新幹線の車内でも目的地に到着するためには不要不急の放送が頻繁に流れている。車掌に訴えても取り上げてもらえるとは決して思えない。あるとき、近鉄電車に乗った。車掌が社内アナウンスを流すのだが、車掌特有の発声法でほとんど聞き取ることは不可能であった。だから僕の持っている媒体に書くことにした。「近鉄は電車内で、ああいいうアナウンスをするから野球が弱いのではないか」と。
 このように今、私は音に悩んでいる。「信号では目不自由な人の手をとって渡りましょう。」と学校で教えれば済むことではないか。「通りゃんせ」のメロディーから逃れるためここからもっと静かなところへ引越しすることを考えている。
安部委員
 
  【竹中委員】
   私たちは「障害を持っている人(チャレンジドという新しい言葉で呼んでいます)を納税者にできる日本」というキャッチフレーズで運動している。障害者に親切にしようとか、障害者に対する補助金を上げようという運動が主流だったが、チャレンジドが誇りを持って働き、納税できるようにしなければ、という意見が近年増えてきた。同時に、チャレンジド自身の中にも、保護の対象とみなされるのでなく、自己投資をして勉強しよう、とか、リスクを負ってでも冒険したい、という人が増えてきた。阿部委員から音響信号に関するご意見があったが、実は音響信号でなければ視覚障害者が横断できない訳ではない。海外では様々な方法で視覚障害者のバリアフリーが考えられているが、例えば(携帯電話に使われている)バイブレータ機能を信号機に付けたり、赤外線を利用した音声ガイドを導入している都市もある。日本では「この方法でなければダメ」と発想が硬直化しているような気がする。例えばウィンドウズがアイコン式になり、視覚障害者には使いにくくなった。マイクロソフト社に対して一時、「視覚障害者に不便な製品を作ったマイクロソフトは潰れろ」などという抗議の声が上がった。しかしプロップの会員だった一人の全盲の青年は「目の見えない自分達が、アイコンという見える人にとって便利なものを否定することは、自分たちが社会からされてきたことの繰り返しであり、自分達のエゴだ。僕は、ウィンドウズを目の不自由な人にも使えるようにする仕事をしたい」といい、彼は現在、アクセシブルなウィンドウズを開発するため、マイクロソフト社の社員として開発を行っている。街づくりにも、チャレンジド自らが平衡感覚と専門知識を持って参画することが求められていると思う。 竹中委員
 
  【嶌委員】
   今日の大きなテーマの一つは安全と自己リスクでしょうか。安全に関する全ての基準を満たさないと許可しないという発想が役所にあるのではなかろうか。また、人々も問題がおこるとリスクの責任を公や他人に求めすぎてきた傾向もあった。その発想が世の中を画一的にしているのではないか。また責任の免罪のためにそのような許可制度にしていた面もあった。 嶌委員
     
 
  【林委員】
   結局だれが決めているのか、そこが問題である。信号機に「通りゃんせ」を備え付けるか否か、その地域の人がみんなで相談し、それが必要かどうか、また手を引いて渡るお世話ができる人はいるのかとか、そういった話し合い、意見を述べるチャンスがあれば随分と違うと思う。 林委員
     
 
  【松田委員】
   地方に行くとよく「道の駅」へ案内される。地域によってはすてきなレストランがあったり、特産物を販売していたり、かなり思い入れのあるいい建物が建っている。その「道の駅」の駐車場は間違いなくアスファルトで舗装されている。一面アスファルトにすると見ばえが悪いし、熱い。ヨーロッパでみる駐車場はレンガと芝によって整備されている。アスファルト舗装から透水性のある工法に変えてほしいが、誰がどうやって決めているのだろうか。 松田委員
     
 
  【澤田委員】
   海外にスチールハウスを取り扱っている友人がいる。海外から日本に持ち込もうとしているエムチャンという製品がある。丈夫で薄く、コストが低いにも拘わらず日本では許可が下りない。何の規制によって許可がおりないのだろうか。一体、どこが許可を出さないのか。 澤田委員
     
 
  【澤登委員】
   生活者はもっと木材を使いたいと思っているにも拘わらず、木材使用には多くの制約がある。木は火事の際にも内部まで燃えないという耐火性を有し、毒ガスもでない。河川の土木工事では、木は腐るという理由で丸太もどきのコンクリートが使われている。何を基準に規制をしているのか不明である。 澤登委員
     
 
  【嶌委員】
   市民には分らないところで様々な事柄が決められているのが不満、また意見を言うルート、訴えるチャンスさえない。

データ抜粋:
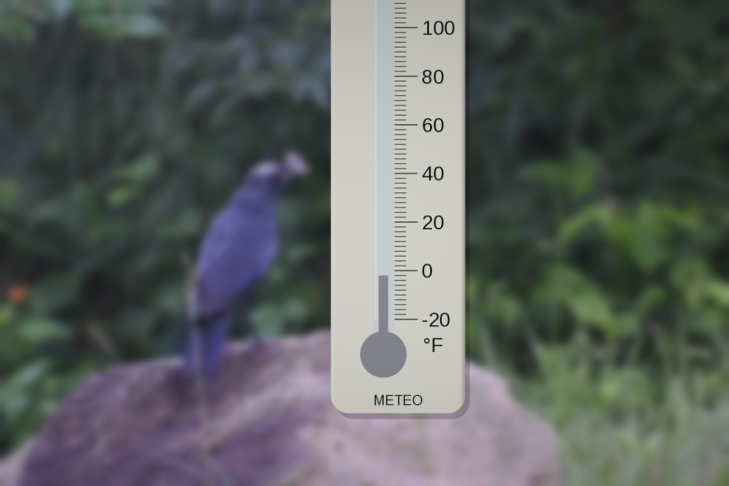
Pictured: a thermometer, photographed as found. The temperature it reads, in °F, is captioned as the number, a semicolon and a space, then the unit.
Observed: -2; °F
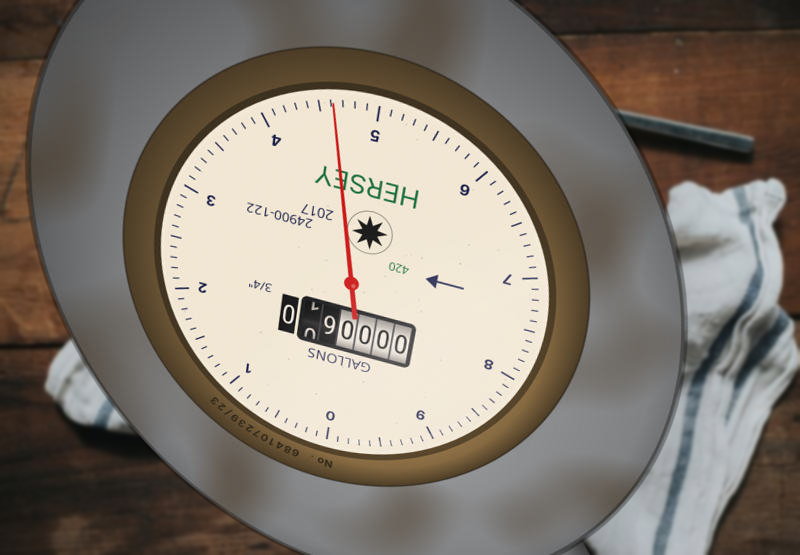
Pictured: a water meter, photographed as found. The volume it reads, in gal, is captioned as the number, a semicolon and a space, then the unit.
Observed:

課題内容:
提示文の最後の一文に続けて、その先を書き進めよ。

回答欄:
 また高度経済成長時に決められた安全、経済効率重視の社会がわずらわしくなってきているのではないか。
嶌委員
     
 
  【川勝委員】
   隈部氏のおしゃった「一番の贅沢は居心地の良いこと」にみなさん賛成であろう。その居心地の良さをどのようにつくっていくかが問題である。
 また石井氏の「宇宙には四角四面のものはなく、逆に画一的なものは不自然である。」というのも一つのメッセージになるであろう。
 木に対する愛着は直感的なもので、感性的なものである。その愛着はどこから湧いてくるのだろうか。日本には森がありながら、木を十分活かしていない。木材がコスト高であることも問題であり、これから木の使い方を考えていかなければならないであろう。
 また井上氏のおしゃった日本人の持つ清潔感をこれからも守っていきたい。これは安全を重視することにつながる。
 様々な事柄が人知れず決まっており、責任の所在がはっきりしないというのが日本の特徴である。皆が「いいな」と思える決まり方になれば良いと思う。
 日本は「かまう」文化で、この文化は良いと思う。お上からだけ「かまわれる」のではなく、お互いに「かまい合う」ことができれば良いのではないか。安部氏がおっしゃったように子供が目の不自由な方の手を引っ張って渡ってさしあげれば、音響信号はなくても済むのではないか、そういったかまい方を大切にしていくべきであろう。
 成毛氏が発言されたように日本には多様なものがあることを前提に、多様なものそれぞれが居心地良く収まると思える状態にしていくにはどのようなイメージを提示すべきであろうか。画一性を排しながら、「宇宙の記憶」をベースにしてマイクロな環境をどのようにつくるかが課題であろう。
川勝委員
 
  【関谷大臣】
   敷居をなくすなど、高齢者が生活しやすいバリアフリー住宅をつくると公庫の割増融資が受けられる。しかしながらそのよう配慮をしたところで、やはり人間には寿命がある。家に敷居があれば、お孫さんがおじいちゃんの手を引いてあげましょうという、孫とのまたコミュニケーションも生じる。
 常に前進していくことが良いのではなく、現在の状態でもいいところが十分にあるとこの委員会では認識されている方がいらしてうれしく思っている。
 移動で飛行機を利用することがしばしばある。飛行中、心を休める音楽つまり、リラクゼーション・ミュージックを多くの人々が聞いているようである。みんな疲れているのであろう。余りにも前向きの方向に行き過ぎているのではないか、もう少しスローダウンしてもよいのではなかろうかと思う。